ABOUT THIS TASK: Give back, word for word, only the lines from the opening of the records through the one with "### Task 5: Perform". Pictures stay out.

(Rendered images with source text)
"""

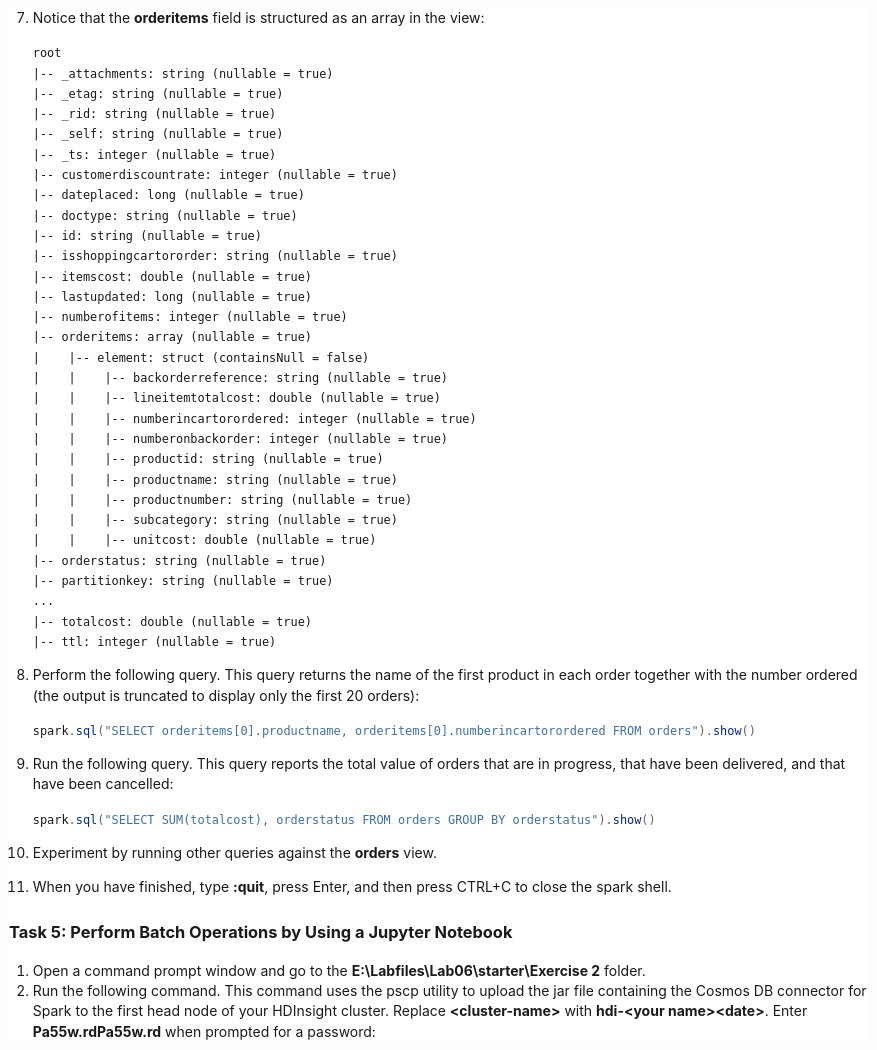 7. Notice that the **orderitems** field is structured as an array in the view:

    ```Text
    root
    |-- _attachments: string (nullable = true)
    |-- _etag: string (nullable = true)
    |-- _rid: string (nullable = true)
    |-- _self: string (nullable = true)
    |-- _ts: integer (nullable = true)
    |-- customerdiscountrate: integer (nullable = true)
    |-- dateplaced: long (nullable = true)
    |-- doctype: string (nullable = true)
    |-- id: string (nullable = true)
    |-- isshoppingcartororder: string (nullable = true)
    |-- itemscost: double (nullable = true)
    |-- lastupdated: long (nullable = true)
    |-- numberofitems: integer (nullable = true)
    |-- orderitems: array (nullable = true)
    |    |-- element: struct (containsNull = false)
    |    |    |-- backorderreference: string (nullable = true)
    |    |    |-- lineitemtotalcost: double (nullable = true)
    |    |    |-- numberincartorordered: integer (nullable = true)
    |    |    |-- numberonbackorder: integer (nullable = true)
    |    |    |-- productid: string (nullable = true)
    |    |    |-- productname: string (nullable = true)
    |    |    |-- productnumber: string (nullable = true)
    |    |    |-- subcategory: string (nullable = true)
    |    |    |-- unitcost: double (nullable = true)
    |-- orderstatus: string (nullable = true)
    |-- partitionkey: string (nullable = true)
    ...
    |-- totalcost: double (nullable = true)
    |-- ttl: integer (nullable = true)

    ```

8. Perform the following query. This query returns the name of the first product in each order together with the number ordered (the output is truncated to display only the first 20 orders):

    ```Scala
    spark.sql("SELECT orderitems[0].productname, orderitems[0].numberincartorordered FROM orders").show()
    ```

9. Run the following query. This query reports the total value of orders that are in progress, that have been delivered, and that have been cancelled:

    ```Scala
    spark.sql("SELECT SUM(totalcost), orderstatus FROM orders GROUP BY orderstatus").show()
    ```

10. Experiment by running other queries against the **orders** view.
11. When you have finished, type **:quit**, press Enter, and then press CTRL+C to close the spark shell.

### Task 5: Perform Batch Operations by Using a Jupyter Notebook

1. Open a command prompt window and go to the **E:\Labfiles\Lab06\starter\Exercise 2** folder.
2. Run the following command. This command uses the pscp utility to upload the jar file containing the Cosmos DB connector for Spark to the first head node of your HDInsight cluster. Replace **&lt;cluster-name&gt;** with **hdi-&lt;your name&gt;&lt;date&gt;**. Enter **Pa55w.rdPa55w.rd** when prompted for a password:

"""

ANSWER SPACE:
 7. Notice that the **orderitems** field is structured as an array in the view:

    ```Text
    root
    |-- _attachments: string (nullable = true)
    |-- _etag: string (nullable = true)
    |-- _rid: string (nullable = true)
    |-- _self: string (nullable = true)
    |-- _ts: integer (nullable = true)
    |-- customerdiscountrate: integer (nullable = true)
    |-- dateplaced: long (nullable = true)
    |-- doctype: string (nullable = true)
    |-- id: string (nullable = true)
    |-- isshoppingcartororder: string (nullable = true)
    |-- itemscost: double (nullable = true)
    |-- lastupdated: long (nullable = true)
    |-- numberofitems: integer (nullable = true)
    |-- orderitems: array (nullable = true)
    |    |-- element: struct (containsNull = false)
    |    |    |-- backorderreference: string (nullable = true)
    |    |    |-- lineitemtotalcost: double (nullable = true)
    |    |    |-- numberincartorordered: integer (nullable = true)
    |    |    |-- numberonbackorder: integer (nullable = true)
    |    |    |-- productid: string (nullable = true)
    |    |    |-- productname: string (nullable = true)
    |    |    |-- productnumber: string (nullable = true)
    |    |    |-- subcategory: string (nullable = true)
    |    |    |-- unitcost: double (nullable = true)
    |-- orderstatus: string (nullable = true)
    |-- partitionkey: string (nullable = true)
    ...
    |-- totalcost: double (nullable = true)
    |-- ttl: integer (nullable = true)

    ```

8. Perform the following query. This query returns the name of the first product in each order together with the number ordered (the output is truncated to display only the first 20 orders):

    ```Scala
    spark.sql("SELECT orderitems[0].productname, orderitems[0].numberincartorordered FROM orders").show()
    ```

9. Run the following query. This query reports the total value of orders that are in progress, that have been delivered, and that have been cancelled:

    ```Scala
    spark.sql("SELECT SUM(totalcost), orderstatus FROM orders GROUP BY orderstatus").show()
    ```

10. Experiment by running other queries against the **orders** view.
11. When you have finished, type **:quit**, press Enter, and then press CTRL+C to close the spark shell.

### Task 5: Perform Batch Operations by Using a Jupyter Notebook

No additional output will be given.